Passover is right around the corner, and as synagogues have been emptied and seders turned into virtual gatherings by the pandemic, the story of Exodus remains relevant.
Every year, the Jewish community marks Passover by remembering our bondage in Egypt and celebrating God’s liberation of the Jewish people. Repeating the seder each year, we narrate the Exodus to draw out its meaning and find fresh perspectives in our search for true freedom.
During this eight-day festival, kashrut laws become more intense. Observing the ancient period with sacrifice, we eat matzah, or unleavened bread, and avoid eating chametz (leaven or foods not kosher for Passover) to help us remember the days of bondage and sacrifice.
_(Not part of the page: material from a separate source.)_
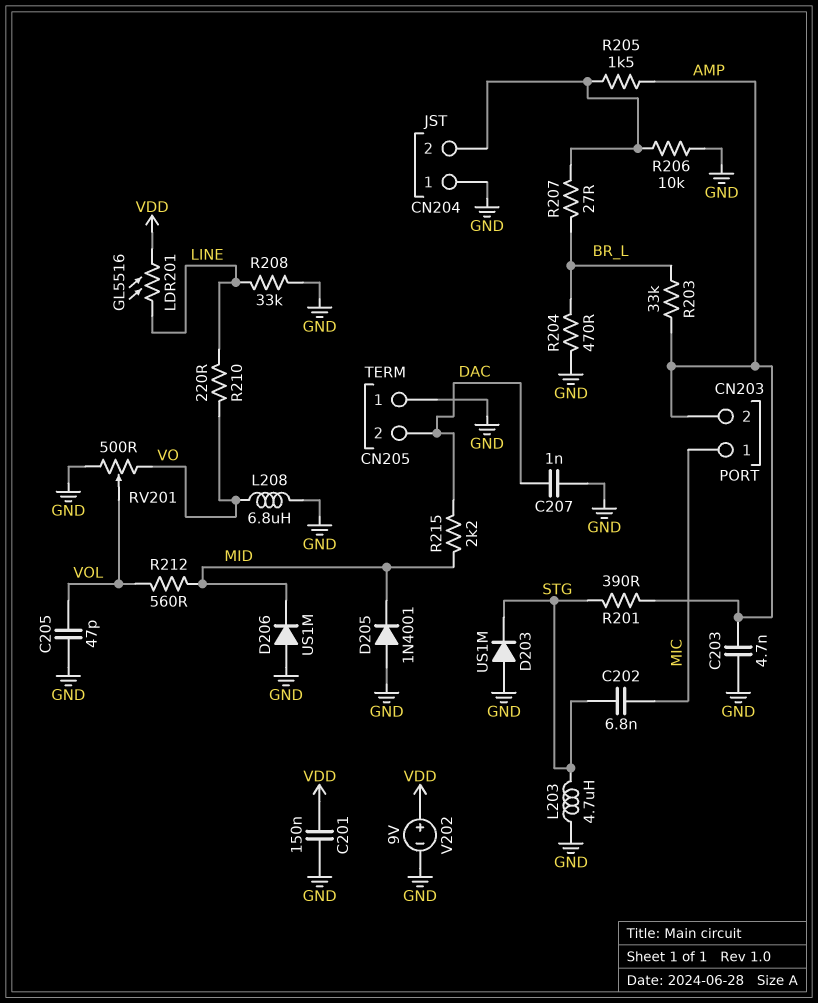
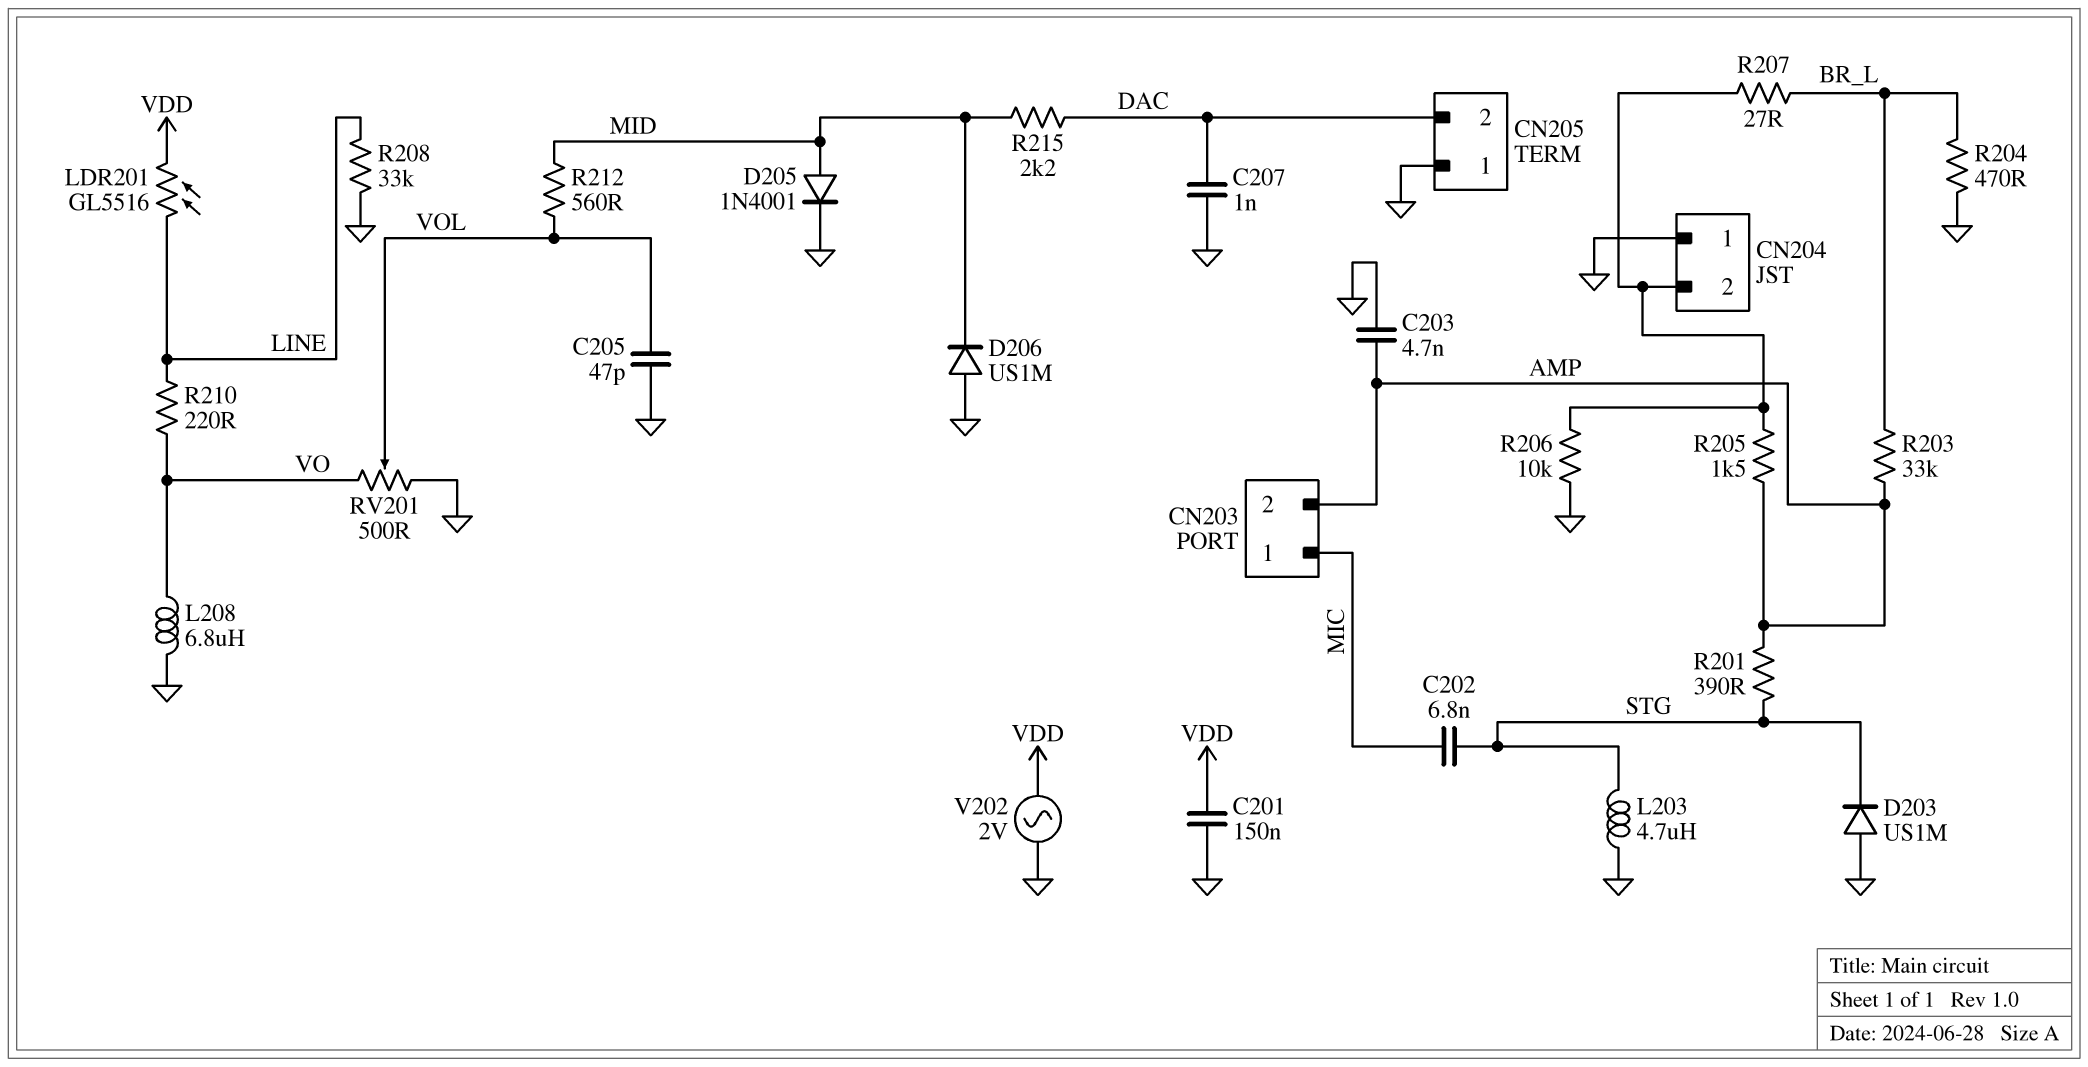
D205: diode 1N4001 (A GND, K MID) -> diode 1N4001 (A MID, K GND)
V202: 9V (plus VDD, minus GND) -> AC 2V (GND, VDD)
As we reflect back to learn from the Passover story and the plagues that God set upon the land, we are reminded of the modern plagues we face – such as anti-Black racism, anti-Semitism, Islamophobia, anti-LGBTQ bigotry and much more – that still oppress many in the United States. That is why we must continue to take up the cause of all who face discrimination as we would our own.
There is a long history of Jewish Americans supporting civil rights movements, identifying through our own experience and cultural memory of marginalization. The logical alliance between Jewish Americans and African Americans has been particularly strong and is a source of personal inspiration for me: One of my heroes, Rabbi Abraham Joshua Heschel, forged a close friendship with Rev. Dr. Martin Luther King, Jr., and was a vocal supporter of civil rights.
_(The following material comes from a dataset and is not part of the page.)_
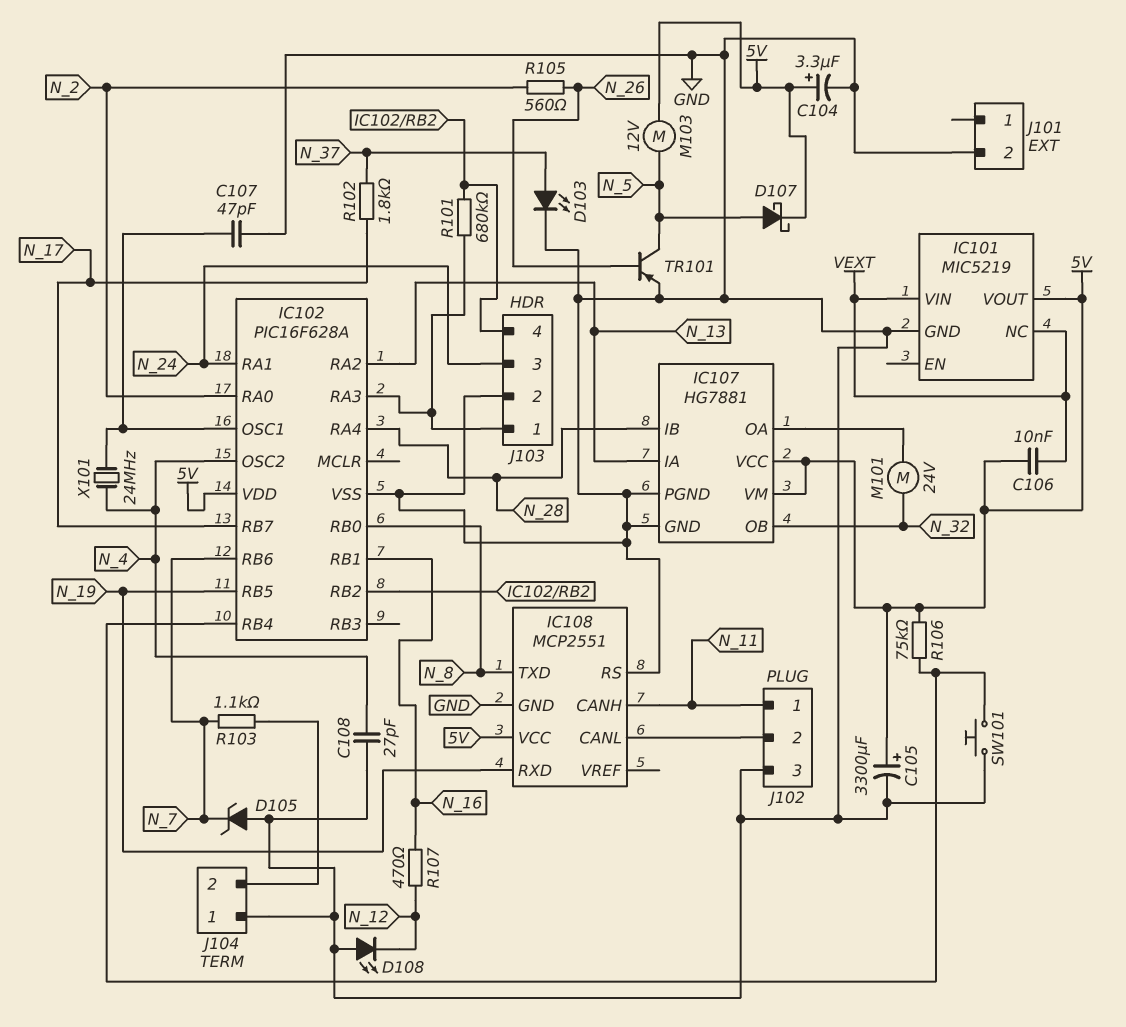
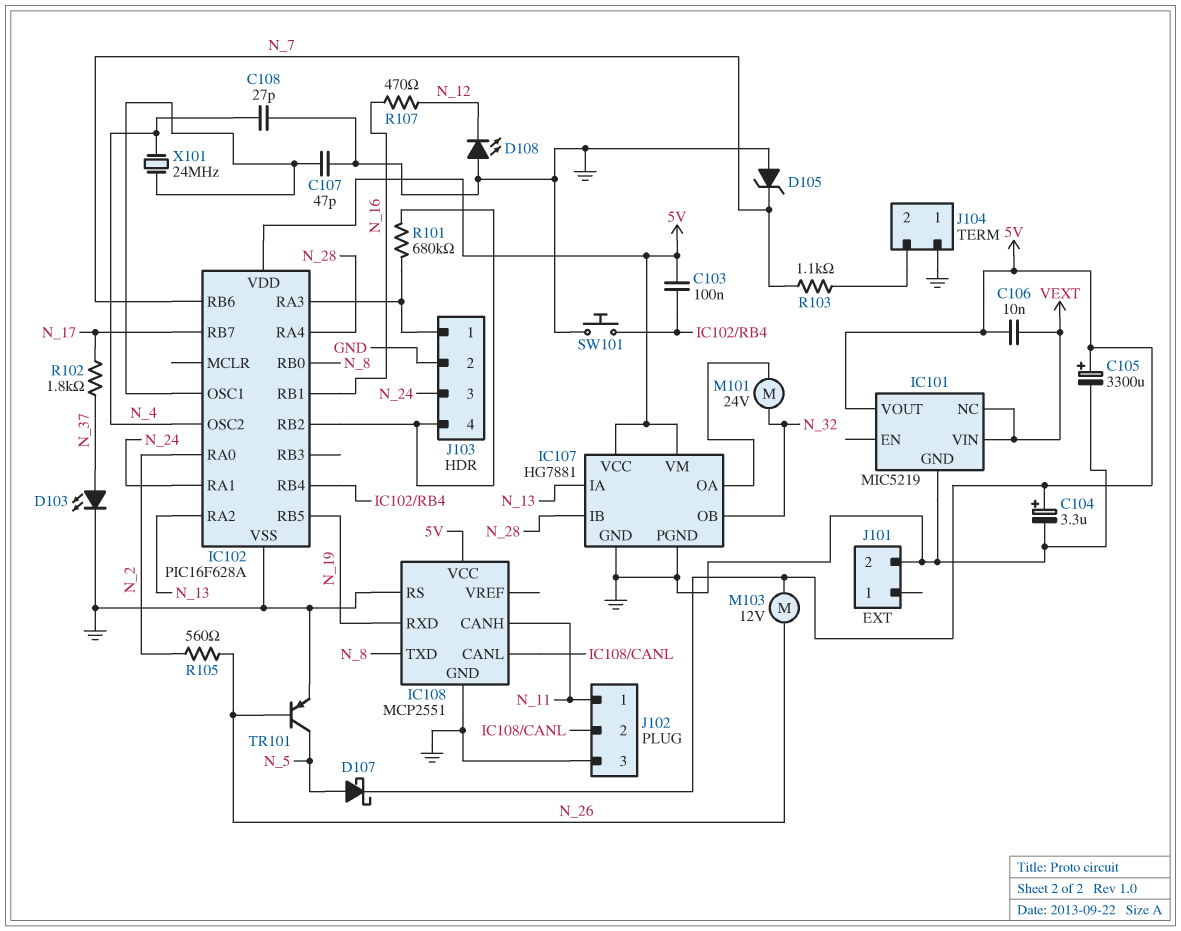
C103: none -> 100nF (5V, IC102/RB4)
M103: motor 12V (5V, N_5) -> motor 12V (5V, N_26)
R106: 75k (5V, IC102/RB4) -> none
I serve as the senior rabbi at The Temple in Atlanta, an important landmark in the history of our civil rights movement. It was here where Rabbi Jacob Rothschild, the spiritual leader of the congregation, denounced segregation in his High Holy Days sermon in 1947 and where Rabbi Alvin Sugarman, one of the first vocal supporters of the LGBTQ community, was senior rabbi. I draw strength every day from serving a congregation with such a storied legacy.
I am proud that so many elected officials have established themselves as allies to the LGBTQ community and supporters of freedom by publicly pledging to support the Equality Act, a landmark bill that would update existing federal civil rights laws to protect LGBTQ people from discrimination in virtually every aspect of American life.
Our work is not yet done, but the path forward is becoming increasingly illuminated for LGBTQ Americans. I urge Congress to prioritize the passage of LGBTQ-inclusive federal protections.
There is overwhelming consensus: America is ready for nationwide nondiscrimination protections that ensure our LGBTQ friends and family members are treated with dignity and respect, no matter what zip code they call home.
This Passover, as we embrace and preserve ritual, prayer and ceremony during another year of unusual circumstances, we must never forget our own plight in Egypt. We must continue to uphold justice as the jewel in the Reform Jewish crown, and we must act. Rabbi Heschel’s remarks should serve as a stark reminder that “indifference to evil is more insidious than evil itself.”
There is significant common ground on LGBTQ nondiscrimination protections. We have a historic opportunity to bring together the bipartisan support needed to pass a federal bill and deliver equality for all Americans.
Republicans and Democrats in the U.S. Senate should come together on this issue as senators did 57 years ago, when they reached across the aisle and passed the Civil Rights Act of 1964. It’s time for a bipartisan solution to the discrimination and marginalization that LGBTQ Americans experience because building a country where all of us can thrive free from discrimination isn’t just a liberal or conservative value – it’s an American value, focused on freedom and opportunity for all.
Rabbi Peter S. Berg is the senior rabbi at The Temple in Atlanta.